- [Short task]:
Keep only those lines of the entries below that contain the string "context", and copy each one without any change.

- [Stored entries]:
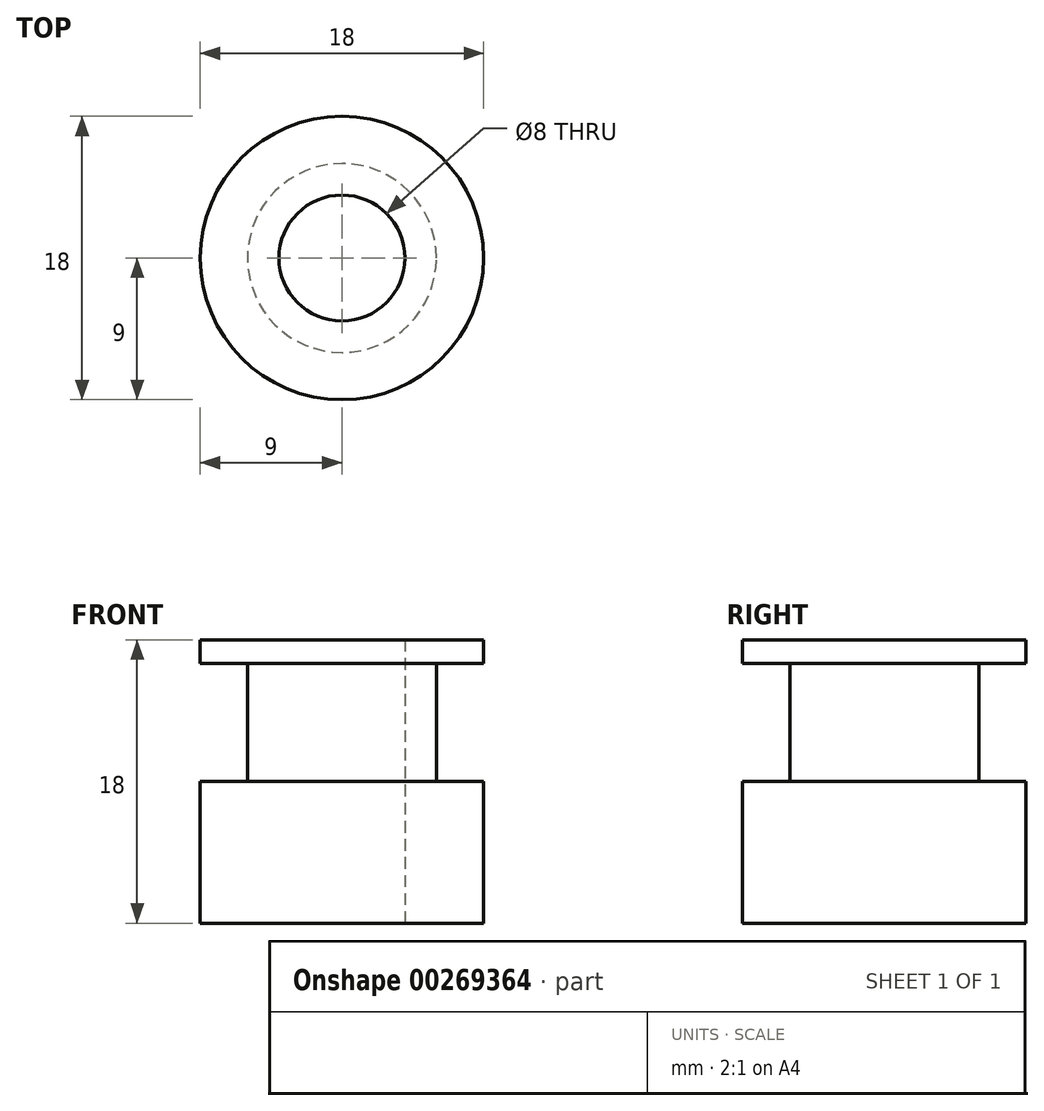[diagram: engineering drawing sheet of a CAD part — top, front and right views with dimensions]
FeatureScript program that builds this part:
annotation { "Feature Type Name" : "Feature", "Feature Type Description" : "" }
export const myFeature = defineFeature(function(context is Context, id is Id, definition is map)
    precondition{}
    {
        {
            var Q0;
            Q0=qCreatedBy(makeId("Top.planeOp"),FACE);
            var sketch = newSketch(context, id + "F0", { "sketchPlane" : qUnion([Q0])});
            skCircle(sketch, "E0", {"center": v(0, 0) * mm, "radius": 9 * mm});
            skCircle(sketch, "E1", {"center": v(0, 0) * mm, "radius": 4 * mm});
            skSolve(sketch);
        }
        {
            var Q0;
            Q0=makeQuery(id+"F0.imprint","IMPRINT",FACE,{"disambiguationData":[TD([[makeQuery(id+"F0.imprint","IMPRINT",EDGE,{"derivedFrom":sQuery(id+"F0.wireOp",EDGE,"E0")}),1.0]])]});
            extrude(context, id + "F1", {"entities" : qUnion([Q0]), "depth" : 9 * mm});
        }
        {
            var Q0;
            Q0=makeQuery(id+"F1.opExtrude","CAP_FACE",FACE,{"disambiguationData":[OSD([sQuery(id+"F0.wireOp",EDGE,"E0"),sQuery(id+"F0.wireOp",EDGE,"E1")])],"isStart":false});
            var sketch = newSketch(context, id + "F2", { "sketchPlane" : qUnion([Q0])});
            skCircle(sketch, "E2", {"center": v(0, 0) * mm, "radius": 6 * mm});
            skSolve(sketch);
        }
        {
            var Q0;
            Q0=makeQuery(id+"F2.imprint","IMPRINT",FACE,{"disambiguationData":[TD([[makeQuery(id+"F2.imprint","IMPRINT",EDGE,{"derivedFrom":sQuery(id+"F2.wireOp",EDGE,"E2")}),1.0]])]});
            extrude(context, id + "F3", {"entities" : qUnion([Q0]), "operationType" : NewBodyOperationType.ADD, "depth" : 7.5 * mm});
        }
        {
            var Q0;
            Q0=makeQuery(id+"F3.opExtrude","CAP_FACE",FACE,{"disambiguationData":[OSD([sQuery(id+"F0.wireOp",EDGE,"E1"),sQuery(id+"F2.wireOp",EDGE,"E2")])],"isStart":false});
            var sketch = newSketch(context, id + "F4", { "sketchPlane" : qUnion([Q0])});
            skCircle(sketch, "E3.0", {"center": v(0, 0) * mm, "radius": 9 * mm});
            skSolve(sketch);
        }
        {
            var Q0;
            Q0=makeQuery(id+"F4.imprint","IMPRINT",FACE,{"disambiguationData":[TD([[makeQuery(id+"F4.imprint","IMPRINT",EDGE,{"derivedFrom":sQuery(id+"F4.wireOp",EDGE,"E3.0")}),1.0]])]});
            var Q1;
            Q1=makeQuery(id+"F4.imprint","IMPRINT",FACE,{"disambiguationData":[TD([[makeQuery(id+"F4.imprint","IMPRINT",EDGE,{"derivedFrom":makeQuery(id+"F3.opExtrude","CAP_EDGE",EDGE,{"disambiguationData":[OSD([sQuery(id+"F2.wireOp",EDGE,"E2")])],"isStart":false})}),1.0]])]});
            extrude(context, id + "F5", {"entities" : qUnion([Q0, Q1]), "operationType" : NewBodyOperationType.ADD, "depth" : 1.5 * mm});
        }
    });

- [Expected answer]:
export const myFeature = defineFeature(function(context is Context, id is Id, definition is map)
            var sketch = newSketch(context, id + "F0", { "sketchPlane" : qUnion([Q0])});
            extrude(context, id + "F1", {"entities" : qUnion([Q0]), "depth" : 9 * mm});
            var sketch = newSketch(context, id + "F2", { "sketchPlane" : qUnion([Q0])});
            extrude(context, id + "F3", {"entities" : qUnion([Q0]), "operationType" : NewBodyOperationType.ADD, "depth" : 7.5 * mm});
            var sketch = newSketch(context, id + "F4", { "sketchPlane" : qUnion([Q0])});
            extrude(context, id + "F5", {"entities" : qUnion([Q0, Q1]), "operationType" : NewBodyOperationType.ADD, "depth" : 1.5 * mm});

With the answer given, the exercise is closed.